The "mechanistic target of rapamycin" (mTOR) is a central controller of growth, proliferation and/or motility of various cell-types ranging from adipocytes to immune cells, thereby linking metabolism ...and immunity. mTOR signaling is overactivated in obesity, promoting inflammation and insulin resistance. Therefore, great interest exists in the development of mTOR inhibitors as therapeutic drugs for obesity or diabetes. However, despite a plethora of studies characterizing the metabolic consequences of mTOR inhibition in rodent models, its impact on immune changes associated with the obese condition has never been questioned so far. To address this, we used a mouse model of high-fat diet (HFD)-fed mice with and without pharmacologic mTOR inhibition by rapamycin. Rapamycin was weekly administrated to HFD-fed C57BL/6 mice for 22 weeks.

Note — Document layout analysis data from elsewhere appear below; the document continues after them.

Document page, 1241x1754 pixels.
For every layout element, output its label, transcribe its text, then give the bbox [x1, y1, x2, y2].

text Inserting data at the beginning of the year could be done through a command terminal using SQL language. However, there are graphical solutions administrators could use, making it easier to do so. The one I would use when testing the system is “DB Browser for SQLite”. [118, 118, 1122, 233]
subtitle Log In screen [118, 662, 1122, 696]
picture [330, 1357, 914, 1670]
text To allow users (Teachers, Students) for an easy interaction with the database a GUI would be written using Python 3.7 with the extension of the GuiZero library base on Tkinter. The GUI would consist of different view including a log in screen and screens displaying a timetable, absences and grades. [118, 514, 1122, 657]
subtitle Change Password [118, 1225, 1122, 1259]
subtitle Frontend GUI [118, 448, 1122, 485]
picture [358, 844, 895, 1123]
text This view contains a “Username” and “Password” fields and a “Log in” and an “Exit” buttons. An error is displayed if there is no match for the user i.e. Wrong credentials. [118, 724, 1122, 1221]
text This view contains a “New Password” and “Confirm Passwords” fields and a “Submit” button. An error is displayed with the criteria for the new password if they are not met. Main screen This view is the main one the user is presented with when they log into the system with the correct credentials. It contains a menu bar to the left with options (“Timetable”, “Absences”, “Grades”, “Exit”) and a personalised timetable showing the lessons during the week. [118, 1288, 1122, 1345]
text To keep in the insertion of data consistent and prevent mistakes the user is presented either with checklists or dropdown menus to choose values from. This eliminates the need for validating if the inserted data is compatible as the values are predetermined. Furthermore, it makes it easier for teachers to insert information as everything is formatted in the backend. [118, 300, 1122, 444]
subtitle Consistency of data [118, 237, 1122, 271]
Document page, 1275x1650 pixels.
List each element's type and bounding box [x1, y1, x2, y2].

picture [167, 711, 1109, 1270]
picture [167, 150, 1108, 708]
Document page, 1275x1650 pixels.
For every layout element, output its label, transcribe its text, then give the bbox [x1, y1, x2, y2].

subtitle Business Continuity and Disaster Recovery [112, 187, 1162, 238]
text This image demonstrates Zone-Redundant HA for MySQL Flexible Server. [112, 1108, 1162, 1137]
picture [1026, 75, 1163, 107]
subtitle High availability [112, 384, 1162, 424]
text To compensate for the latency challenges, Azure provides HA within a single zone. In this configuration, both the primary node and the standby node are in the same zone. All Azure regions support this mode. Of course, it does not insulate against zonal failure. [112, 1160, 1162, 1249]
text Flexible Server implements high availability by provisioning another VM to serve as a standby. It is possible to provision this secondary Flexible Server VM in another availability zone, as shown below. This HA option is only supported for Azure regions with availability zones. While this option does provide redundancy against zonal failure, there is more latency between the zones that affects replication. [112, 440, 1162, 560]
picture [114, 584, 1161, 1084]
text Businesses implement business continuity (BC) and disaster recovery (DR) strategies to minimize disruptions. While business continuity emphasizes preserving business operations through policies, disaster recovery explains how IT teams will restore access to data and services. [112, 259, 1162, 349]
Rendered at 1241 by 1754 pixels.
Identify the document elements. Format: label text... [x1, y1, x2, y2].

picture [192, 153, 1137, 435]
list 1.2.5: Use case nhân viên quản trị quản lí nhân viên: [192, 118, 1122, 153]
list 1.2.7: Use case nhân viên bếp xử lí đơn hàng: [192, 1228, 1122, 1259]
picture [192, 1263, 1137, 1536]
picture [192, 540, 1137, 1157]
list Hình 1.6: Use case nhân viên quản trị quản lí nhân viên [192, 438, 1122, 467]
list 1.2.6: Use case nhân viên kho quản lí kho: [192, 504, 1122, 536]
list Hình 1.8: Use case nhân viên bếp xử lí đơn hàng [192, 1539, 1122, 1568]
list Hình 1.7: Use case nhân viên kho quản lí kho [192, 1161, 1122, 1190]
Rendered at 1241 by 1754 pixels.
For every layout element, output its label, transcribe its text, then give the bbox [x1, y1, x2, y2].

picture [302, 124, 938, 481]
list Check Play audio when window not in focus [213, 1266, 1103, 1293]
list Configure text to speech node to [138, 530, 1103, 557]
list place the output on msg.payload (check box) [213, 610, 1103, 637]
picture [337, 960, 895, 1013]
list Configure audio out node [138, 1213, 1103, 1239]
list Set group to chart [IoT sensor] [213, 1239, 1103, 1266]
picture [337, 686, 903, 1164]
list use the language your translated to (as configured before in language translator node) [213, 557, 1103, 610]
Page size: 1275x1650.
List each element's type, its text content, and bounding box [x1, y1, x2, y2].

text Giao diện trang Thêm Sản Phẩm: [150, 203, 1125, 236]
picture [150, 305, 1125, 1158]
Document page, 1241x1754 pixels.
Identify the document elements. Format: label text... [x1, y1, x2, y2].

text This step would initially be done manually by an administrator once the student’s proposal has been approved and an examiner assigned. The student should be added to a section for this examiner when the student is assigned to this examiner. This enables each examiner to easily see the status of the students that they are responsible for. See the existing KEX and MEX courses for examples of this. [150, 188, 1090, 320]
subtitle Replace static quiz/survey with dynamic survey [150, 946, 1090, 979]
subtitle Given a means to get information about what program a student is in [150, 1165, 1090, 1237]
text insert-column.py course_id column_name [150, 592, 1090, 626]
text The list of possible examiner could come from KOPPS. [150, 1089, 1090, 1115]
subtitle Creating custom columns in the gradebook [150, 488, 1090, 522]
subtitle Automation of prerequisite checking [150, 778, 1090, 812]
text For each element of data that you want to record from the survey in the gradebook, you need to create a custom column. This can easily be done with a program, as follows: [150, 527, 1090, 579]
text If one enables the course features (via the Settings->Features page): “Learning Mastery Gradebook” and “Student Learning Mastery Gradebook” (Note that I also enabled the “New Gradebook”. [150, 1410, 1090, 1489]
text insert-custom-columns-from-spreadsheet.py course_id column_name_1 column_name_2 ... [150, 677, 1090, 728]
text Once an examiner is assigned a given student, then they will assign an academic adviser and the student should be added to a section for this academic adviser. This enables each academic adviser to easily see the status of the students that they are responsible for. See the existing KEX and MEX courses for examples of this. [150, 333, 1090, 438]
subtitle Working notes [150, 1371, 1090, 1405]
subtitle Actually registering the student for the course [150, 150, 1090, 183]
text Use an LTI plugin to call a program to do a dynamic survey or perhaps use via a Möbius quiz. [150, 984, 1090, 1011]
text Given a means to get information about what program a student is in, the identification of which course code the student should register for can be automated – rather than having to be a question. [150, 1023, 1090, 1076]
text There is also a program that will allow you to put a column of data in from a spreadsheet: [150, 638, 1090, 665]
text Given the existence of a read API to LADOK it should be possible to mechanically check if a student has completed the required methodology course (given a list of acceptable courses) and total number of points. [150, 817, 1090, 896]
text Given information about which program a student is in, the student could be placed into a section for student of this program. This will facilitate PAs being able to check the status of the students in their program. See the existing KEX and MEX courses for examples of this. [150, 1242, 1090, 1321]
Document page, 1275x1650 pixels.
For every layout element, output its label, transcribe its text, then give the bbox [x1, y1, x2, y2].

Metabolic effects were determined by glucose and insulin tolerance tests and by indirect calorimetry measures of energy expenditure. Inflammatory response and immune cell populations were characterized in blood, adipose tissue and liver. In parallel, the activities of both mTOR complexes (e. g. mTORC1 and mTORC2) were determined in adipose tissue, muscle and liver. We show that rapamycin-treated mice are leaner, have enhanced energy expenditure and are protected against insulin resistance. These beneficial metabolic effects of rapamycin were associated to significant changes of the inflammatory profiles of both adipose tissue and liver. Importantly, immune cells with regulatory functions such as regulatory T-cells (Tregs) and myeloid-derived suppressor cells (MDSCs) were increased in adipose tissue. These rapamycin-triggered metabolic and immune effects resulted from mTORC1 inhibition whilst mTORC2 activity was intact. Taken together, our results reinforce the notion that controlling immune regulatory cells in metabolic tissues is crucial to maintain a proper metabolic status and, more generally, comfort the need to search for novel pharmacological inhibitors of the mTOR signaling pathway to prevent and/or treat metabolic diseases.